# [INSTRUCTIONS TO FOLLOW]
Extend the forum post about women who date while secretly keeping another man on the side, picking up after its final sentence.

# [SOURCE EXTRACT]
□ □ □ □ □ □ □
In all my years of dealing with women, nothing has made me disgusted in their behavior than this topic. I can walk into a club, bar, etc. and tell right away what girl's are open to meeting a man, and which ones already have a man. It will usually be the ones playing with their phones, attention *****s, overly friendly, etc. They know that they have nothing to lose, they have someone on the side ready to go. It is this hypocrisy that has made me lose a lot of respect for women in America.

If a woman is genuine about the fact that she wants to meet someone and date someone who "treats" her well, she MUST be truly single. Otherwise, she will unknowingly close her heart to anyone else. Women are not like men, if they are not over someone, they will not fall in love with someone else. It takes time for them to move on. She will, without even knowing, fend off all the right guys in her life. It is remarkable that the media or anyone else has not picked up on this. They always complain that us men are cheaters, have girls on the side, etc. NO ONE talks about how women close themselves off by having "secret" men on the side. That sometimes, even their own girlfriends don't know about.
□ □ □ □ □ □ □
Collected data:

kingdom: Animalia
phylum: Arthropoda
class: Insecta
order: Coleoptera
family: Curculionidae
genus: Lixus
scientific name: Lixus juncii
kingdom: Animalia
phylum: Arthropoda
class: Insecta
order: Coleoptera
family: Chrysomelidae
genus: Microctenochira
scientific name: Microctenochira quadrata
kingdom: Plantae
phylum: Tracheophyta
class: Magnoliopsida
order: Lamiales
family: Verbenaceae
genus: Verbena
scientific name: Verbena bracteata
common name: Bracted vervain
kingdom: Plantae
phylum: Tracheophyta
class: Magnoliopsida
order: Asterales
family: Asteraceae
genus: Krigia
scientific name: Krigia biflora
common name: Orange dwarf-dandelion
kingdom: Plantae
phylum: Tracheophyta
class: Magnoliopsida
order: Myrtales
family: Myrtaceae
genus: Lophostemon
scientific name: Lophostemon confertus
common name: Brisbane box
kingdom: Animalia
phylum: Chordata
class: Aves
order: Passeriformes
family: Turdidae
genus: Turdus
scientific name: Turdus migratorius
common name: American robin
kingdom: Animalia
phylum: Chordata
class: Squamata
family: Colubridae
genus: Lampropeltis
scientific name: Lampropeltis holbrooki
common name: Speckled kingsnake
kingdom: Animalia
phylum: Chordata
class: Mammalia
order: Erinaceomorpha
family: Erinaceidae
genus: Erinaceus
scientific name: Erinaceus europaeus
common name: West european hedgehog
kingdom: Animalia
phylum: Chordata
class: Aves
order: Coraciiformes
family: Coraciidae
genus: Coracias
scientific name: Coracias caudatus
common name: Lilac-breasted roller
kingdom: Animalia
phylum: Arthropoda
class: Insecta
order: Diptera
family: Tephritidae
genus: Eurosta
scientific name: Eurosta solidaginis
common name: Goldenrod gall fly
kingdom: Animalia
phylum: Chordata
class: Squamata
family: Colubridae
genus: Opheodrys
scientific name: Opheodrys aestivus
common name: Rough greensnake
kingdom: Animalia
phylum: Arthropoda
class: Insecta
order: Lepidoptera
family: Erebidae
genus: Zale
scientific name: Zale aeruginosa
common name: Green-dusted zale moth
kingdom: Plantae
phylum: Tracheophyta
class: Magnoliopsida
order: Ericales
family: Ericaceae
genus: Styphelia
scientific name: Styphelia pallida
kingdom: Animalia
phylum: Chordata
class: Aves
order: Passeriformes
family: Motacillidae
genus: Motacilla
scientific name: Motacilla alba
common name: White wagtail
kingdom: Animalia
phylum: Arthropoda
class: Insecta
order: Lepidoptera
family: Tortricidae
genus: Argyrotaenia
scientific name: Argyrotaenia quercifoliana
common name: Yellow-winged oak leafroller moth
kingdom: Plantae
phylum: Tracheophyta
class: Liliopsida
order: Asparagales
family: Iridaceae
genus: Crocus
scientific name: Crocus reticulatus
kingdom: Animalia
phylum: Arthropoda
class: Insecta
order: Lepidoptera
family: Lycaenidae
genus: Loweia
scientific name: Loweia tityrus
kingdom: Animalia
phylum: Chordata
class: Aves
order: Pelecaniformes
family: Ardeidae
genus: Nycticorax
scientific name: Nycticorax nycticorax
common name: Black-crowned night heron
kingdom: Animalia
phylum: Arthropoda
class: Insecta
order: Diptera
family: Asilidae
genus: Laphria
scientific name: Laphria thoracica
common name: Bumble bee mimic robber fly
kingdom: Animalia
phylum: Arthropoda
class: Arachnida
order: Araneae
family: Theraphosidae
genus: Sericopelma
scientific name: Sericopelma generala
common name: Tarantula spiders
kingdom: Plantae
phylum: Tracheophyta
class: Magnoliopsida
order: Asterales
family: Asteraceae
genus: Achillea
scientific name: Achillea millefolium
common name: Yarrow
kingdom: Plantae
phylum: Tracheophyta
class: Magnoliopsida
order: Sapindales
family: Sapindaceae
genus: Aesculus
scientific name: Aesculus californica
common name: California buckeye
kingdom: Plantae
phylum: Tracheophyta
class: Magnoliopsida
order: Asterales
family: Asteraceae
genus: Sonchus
□ □ □ □ □ □ □
# [RESULT]
It is truly sickening. To take a girl out, spend money on her, have a good time, have her act like she likes you, kisses you, even in some cases has sex with you, but to find out in the end that she "loves" someone else. The only way to combat this is LET HER FALL FOR YOU. NEVER FALL FOR A WOMAN FIRST. Let her prove herself, let her beg to be with you, let her prove to you that she has droped that "friend". USE THE SAME EXCUSE THEY USE ON US. When she asks you "how come you are so closed off to me." You say, "sorry, been hurt in the past, it takes TIME for me to fall for a woman." FLAT OUT SAY IT.

But, this topic is very close to my heart. I have, in the past, been fooled by women who had these "friends" lurking in the background. If you meet an attractive woman, ALWAYS assume she has someone, and NEVER FALL FOR HER FIRST. When things are going good in the beginning, keep thinking to yourself "Get a grip of yourself man. You may not be the only one."


I feel for a lot of young guys out there who think they do something wrong, because the female doesn't have the guts to tell him that she is head over heels with someone else. These poor guys beat themselves up over and over again. In reality, THEY NEVER HAD A CHANCE. When a woman is in love with another man, you have almost zero chance. He has something you don't have with her, TIME.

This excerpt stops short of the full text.